At the same time, humans are hard-wired for engagement with stories, not dry facts; building relationships and gaining a broad base of support is much easier when other stakeholders can embrace the way in which you have located the problem, identified the pattern, and framed the situation.


As we focused on learning and retaining information, we frequently returned to the role of desirable difficulties. Reframing challenges in this manner helps stakeholders see how encountering the appropriate level of difficulty facilitates learning and improves engagement and retention. When learning requires work, it is deeper and more memorable. Interleaving is a form of desired difficulty that introduces a learner to a concept and then moves away from the concept before this has been fully mastered. The concept is then revisited and woven in with newer concepts and understandings which are refined over time; this is helped along by generative learning. Generative Learning allows learners to experiment, use prior knowledge and even safely fail before they are actually taught a task or concept. It is a problem solving approach – learning by doing – which incorporates constructive feedback for stronger understanding of the content. Ultimately, the desirable difficulty process along with generative learning not only have purpose and create “stickier” learning, but also build engagement and investment in the success of a project. Desirable difficulties can build bridges to move you and your institution’s initiatives forward. We also discussed other brain processes that heighten engagement and make the learning “stick”.  For example, identifying patterns can lead to new processes and solutions, and reward successes.

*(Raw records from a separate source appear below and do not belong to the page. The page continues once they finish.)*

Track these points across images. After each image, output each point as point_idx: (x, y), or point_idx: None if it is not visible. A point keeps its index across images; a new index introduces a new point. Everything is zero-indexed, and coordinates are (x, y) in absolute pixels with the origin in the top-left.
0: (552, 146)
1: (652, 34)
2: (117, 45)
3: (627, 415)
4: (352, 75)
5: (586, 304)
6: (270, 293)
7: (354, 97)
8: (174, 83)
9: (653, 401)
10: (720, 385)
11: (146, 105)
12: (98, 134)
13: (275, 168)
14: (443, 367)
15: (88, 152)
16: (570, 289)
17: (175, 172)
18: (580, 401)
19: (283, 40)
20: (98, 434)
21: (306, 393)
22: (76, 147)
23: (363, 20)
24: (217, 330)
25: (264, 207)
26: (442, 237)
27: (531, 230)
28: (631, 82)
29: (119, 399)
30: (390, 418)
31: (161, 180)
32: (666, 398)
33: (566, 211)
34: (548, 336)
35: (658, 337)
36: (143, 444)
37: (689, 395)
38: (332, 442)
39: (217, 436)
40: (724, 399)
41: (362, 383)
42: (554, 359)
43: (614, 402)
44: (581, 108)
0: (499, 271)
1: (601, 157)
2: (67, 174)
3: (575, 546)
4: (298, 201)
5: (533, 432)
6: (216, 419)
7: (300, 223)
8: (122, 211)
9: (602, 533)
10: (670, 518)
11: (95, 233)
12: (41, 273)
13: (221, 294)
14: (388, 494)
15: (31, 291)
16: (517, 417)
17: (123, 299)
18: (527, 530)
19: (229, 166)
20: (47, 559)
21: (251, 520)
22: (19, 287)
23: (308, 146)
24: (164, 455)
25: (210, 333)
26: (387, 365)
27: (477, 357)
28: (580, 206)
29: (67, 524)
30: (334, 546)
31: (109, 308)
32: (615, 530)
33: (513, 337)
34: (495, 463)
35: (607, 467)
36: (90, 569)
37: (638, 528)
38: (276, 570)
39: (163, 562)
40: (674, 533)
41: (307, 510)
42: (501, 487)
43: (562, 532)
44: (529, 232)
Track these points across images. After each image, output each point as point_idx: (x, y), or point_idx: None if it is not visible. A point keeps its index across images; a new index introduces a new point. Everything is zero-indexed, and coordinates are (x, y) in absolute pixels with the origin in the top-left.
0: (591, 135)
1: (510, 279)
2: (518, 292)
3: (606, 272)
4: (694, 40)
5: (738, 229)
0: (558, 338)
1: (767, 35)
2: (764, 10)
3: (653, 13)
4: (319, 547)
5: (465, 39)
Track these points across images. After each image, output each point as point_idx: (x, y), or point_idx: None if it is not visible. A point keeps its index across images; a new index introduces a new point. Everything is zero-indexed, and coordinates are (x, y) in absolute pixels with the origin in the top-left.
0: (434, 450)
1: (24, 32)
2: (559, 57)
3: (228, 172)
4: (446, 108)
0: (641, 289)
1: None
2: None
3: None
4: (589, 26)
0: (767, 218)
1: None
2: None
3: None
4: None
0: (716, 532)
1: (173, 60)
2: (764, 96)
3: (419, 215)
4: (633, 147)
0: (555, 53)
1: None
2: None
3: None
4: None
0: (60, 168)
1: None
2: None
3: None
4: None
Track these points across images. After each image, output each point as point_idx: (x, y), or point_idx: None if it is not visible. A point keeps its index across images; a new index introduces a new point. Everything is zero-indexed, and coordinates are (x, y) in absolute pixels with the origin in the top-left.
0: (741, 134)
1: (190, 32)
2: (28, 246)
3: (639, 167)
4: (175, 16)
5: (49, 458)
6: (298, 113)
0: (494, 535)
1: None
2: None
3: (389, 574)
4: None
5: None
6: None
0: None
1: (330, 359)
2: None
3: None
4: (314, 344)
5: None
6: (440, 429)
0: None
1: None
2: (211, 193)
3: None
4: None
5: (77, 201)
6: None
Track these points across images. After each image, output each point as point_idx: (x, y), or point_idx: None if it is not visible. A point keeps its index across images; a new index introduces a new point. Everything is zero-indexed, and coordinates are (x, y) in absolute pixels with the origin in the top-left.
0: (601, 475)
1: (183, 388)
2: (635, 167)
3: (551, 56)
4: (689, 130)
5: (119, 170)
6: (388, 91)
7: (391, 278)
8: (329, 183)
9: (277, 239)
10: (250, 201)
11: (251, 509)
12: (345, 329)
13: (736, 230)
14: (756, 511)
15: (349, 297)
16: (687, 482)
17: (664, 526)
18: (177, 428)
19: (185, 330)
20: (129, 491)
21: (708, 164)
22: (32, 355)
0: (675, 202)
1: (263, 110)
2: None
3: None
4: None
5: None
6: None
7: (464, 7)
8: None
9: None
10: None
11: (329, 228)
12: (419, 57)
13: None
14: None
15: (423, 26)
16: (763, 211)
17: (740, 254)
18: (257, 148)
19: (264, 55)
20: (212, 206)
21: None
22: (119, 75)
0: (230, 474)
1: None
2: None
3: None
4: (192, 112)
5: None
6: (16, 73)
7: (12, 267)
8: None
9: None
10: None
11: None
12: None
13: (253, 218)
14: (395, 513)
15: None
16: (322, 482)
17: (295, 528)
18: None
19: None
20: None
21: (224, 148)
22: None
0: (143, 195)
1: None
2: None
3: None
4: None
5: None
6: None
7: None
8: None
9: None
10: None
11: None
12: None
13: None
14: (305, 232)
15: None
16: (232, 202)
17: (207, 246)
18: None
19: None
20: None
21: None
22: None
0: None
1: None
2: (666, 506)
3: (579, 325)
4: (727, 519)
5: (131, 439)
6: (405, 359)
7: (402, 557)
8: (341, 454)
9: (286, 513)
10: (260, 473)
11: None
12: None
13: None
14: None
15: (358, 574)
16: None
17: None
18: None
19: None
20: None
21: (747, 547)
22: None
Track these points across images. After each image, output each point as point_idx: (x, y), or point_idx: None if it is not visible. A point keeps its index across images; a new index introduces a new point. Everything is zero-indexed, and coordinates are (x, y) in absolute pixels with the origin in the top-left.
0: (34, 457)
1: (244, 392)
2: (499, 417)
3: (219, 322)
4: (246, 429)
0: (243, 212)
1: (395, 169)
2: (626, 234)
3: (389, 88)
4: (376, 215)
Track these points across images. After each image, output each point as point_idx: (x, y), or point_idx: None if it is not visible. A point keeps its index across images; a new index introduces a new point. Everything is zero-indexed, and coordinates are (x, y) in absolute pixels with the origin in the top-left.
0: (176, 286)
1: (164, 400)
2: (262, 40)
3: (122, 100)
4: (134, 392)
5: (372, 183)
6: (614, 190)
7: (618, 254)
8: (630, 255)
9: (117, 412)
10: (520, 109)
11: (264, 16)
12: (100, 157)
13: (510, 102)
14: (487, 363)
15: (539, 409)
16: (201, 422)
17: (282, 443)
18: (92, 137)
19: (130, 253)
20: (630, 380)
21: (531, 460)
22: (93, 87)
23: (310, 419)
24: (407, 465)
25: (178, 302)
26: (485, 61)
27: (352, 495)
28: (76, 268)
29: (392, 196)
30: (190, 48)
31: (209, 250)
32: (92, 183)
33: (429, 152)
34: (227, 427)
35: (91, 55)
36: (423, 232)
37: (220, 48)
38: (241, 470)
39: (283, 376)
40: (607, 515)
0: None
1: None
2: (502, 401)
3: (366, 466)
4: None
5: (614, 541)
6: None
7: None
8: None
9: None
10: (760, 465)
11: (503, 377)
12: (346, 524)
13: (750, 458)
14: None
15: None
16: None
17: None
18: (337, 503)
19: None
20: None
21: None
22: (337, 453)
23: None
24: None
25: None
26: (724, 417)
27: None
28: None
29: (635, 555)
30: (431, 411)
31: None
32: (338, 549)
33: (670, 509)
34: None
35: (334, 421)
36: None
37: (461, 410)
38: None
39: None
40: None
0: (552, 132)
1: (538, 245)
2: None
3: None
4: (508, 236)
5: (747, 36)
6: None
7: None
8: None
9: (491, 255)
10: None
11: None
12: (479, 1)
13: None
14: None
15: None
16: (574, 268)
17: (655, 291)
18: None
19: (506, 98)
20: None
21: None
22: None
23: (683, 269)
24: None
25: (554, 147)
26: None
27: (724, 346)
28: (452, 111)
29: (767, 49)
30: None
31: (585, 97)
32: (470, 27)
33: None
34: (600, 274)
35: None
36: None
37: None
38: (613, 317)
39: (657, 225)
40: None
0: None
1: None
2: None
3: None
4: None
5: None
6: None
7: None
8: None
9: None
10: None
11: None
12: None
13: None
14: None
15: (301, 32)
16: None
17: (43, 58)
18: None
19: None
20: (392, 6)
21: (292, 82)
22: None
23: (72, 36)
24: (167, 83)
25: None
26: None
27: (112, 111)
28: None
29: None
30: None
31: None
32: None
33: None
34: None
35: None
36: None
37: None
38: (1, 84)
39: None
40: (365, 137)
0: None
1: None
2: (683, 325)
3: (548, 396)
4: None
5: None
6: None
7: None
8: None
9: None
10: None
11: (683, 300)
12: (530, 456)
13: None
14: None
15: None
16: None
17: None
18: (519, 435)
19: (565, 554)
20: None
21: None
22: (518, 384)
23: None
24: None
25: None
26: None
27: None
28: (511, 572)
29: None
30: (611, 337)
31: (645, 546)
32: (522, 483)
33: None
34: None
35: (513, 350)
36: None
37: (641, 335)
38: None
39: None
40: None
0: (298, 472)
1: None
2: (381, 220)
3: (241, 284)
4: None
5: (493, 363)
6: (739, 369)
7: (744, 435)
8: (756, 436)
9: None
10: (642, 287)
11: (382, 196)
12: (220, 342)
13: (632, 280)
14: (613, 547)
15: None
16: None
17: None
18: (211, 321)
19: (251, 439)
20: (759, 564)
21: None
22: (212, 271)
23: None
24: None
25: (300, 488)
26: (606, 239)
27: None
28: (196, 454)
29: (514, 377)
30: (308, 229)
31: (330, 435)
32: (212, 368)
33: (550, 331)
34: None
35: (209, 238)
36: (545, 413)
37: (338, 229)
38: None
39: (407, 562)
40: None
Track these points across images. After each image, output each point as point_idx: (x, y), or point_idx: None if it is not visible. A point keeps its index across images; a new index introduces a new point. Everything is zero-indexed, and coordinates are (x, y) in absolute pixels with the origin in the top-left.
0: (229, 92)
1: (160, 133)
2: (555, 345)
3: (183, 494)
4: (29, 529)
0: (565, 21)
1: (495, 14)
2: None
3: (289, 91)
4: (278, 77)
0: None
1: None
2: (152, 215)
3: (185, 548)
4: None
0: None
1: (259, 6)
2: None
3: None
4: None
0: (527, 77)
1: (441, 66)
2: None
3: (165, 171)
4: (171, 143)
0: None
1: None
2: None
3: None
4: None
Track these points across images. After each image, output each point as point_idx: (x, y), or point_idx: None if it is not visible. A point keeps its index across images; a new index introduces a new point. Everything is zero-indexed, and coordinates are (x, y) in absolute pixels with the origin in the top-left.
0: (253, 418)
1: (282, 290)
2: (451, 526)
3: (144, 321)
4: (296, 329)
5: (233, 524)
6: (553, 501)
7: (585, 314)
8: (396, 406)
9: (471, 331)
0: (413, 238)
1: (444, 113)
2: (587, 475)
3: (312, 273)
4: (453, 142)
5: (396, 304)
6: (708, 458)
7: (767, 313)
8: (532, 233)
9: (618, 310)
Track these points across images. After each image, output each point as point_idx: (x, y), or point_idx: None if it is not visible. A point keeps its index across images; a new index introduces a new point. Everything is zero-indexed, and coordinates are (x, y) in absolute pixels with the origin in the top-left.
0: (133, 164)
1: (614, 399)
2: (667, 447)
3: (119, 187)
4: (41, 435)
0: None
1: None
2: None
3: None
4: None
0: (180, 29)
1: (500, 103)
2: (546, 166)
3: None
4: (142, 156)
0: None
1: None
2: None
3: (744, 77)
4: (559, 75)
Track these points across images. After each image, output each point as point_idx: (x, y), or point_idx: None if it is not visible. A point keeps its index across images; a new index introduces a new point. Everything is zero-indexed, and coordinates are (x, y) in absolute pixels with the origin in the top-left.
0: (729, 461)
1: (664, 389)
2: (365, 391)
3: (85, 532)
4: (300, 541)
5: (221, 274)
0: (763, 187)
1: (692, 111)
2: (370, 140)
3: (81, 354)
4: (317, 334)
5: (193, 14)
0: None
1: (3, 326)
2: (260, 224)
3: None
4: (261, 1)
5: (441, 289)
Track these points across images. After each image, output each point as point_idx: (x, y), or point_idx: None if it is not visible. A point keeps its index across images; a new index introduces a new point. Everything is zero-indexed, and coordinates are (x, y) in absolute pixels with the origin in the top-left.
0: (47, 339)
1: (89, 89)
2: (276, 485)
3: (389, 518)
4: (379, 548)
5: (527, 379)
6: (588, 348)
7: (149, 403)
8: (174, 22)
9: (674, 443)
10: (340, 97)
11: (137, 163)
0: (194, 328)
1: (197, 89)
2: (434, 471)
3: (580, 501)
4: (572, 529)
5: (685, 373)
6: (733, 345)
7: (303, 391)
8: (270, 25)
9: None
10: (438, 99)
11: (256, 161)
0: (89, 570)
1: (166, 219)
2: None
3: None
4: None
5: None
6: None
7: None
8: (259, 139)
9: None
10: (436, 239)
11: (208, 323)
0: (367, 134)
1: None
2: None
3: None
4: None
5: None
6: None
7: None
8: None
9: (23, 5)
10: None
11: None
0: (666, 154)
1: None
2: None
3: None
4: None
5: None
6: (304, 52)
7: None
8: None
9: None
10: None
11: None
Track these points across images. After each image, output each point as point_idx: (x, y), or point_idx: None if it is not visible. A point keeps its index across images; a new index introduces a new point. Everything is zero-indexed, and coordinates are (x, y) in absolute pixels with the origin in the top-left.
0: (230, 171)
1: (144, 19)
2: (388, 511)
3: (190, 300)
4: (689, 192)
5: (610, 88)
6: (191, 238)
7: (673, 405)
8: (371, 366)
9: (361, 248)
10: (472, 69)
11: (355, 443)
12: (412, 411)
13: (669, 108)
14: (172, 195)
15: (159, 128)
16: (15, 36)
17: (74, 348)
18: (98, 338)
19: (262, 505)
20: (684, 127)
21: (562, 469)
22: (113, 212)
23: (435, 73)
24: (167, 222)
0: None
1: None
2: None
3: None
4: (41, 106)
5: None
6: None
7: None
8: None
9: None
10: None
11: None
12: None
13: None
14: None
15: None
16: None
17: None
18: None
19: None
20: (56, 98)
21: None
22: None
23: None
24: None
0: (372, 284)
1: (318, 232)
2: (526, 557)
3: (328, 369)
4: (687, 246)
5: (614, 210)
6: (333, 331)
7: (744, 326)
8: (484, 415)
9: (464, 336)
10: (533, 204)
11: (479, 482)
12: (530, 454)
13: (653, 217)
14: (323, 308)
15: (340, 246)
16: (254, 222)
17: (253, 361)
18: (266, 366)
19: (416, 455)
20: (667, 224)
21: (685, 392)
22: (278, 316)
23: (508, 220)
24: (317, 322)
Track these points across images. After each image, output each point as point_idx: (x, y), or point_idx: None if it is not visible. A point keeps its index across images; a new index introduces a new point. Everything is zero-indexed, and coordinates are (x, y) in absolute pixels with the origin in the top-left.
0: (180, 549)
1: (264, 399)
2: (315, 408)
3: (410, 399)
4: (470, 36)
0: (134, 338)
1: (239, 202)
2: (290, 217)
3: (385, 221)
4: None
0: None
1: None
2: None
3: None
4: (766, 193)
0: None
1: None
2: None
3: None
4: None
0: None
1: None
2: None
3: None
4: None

As leaders we discussed how we deal with change and innovation. Good leaders love and embrace change. Leaders must be intentional, specific, and learn to accept chaos and some degree of messiness – because learning and growing is associated with a degree of fluidity and disequilibrium, both in the classroom and within organizations. Innovation itself is a process in which we identify a problem, respond to or create urgency, grab opportunities that further multiple goals, choose the right moment to act, all while focusing on the change narrative and the measurement(s) of success. An awareness of this process as well as our own strengths as leaders allows us to leverage opportunities to drive change.Understanding the difference between being a creator and innovator is also an important part of being a leader. In seeking solutions, innovators also look for what works in other contexts and bring this purpose and vision to their initiatives; the work is in the identification of the pattern, the selection of the frame, and the application of the solution – not necessarily in the creation of a wholly new paradigm.

Good leaders are not only good innovators, but they also facilitate innovation in others. Effective leaders and innovators look for opportunities and resources to move forward, building better learning experiences, teams, and campus solutions.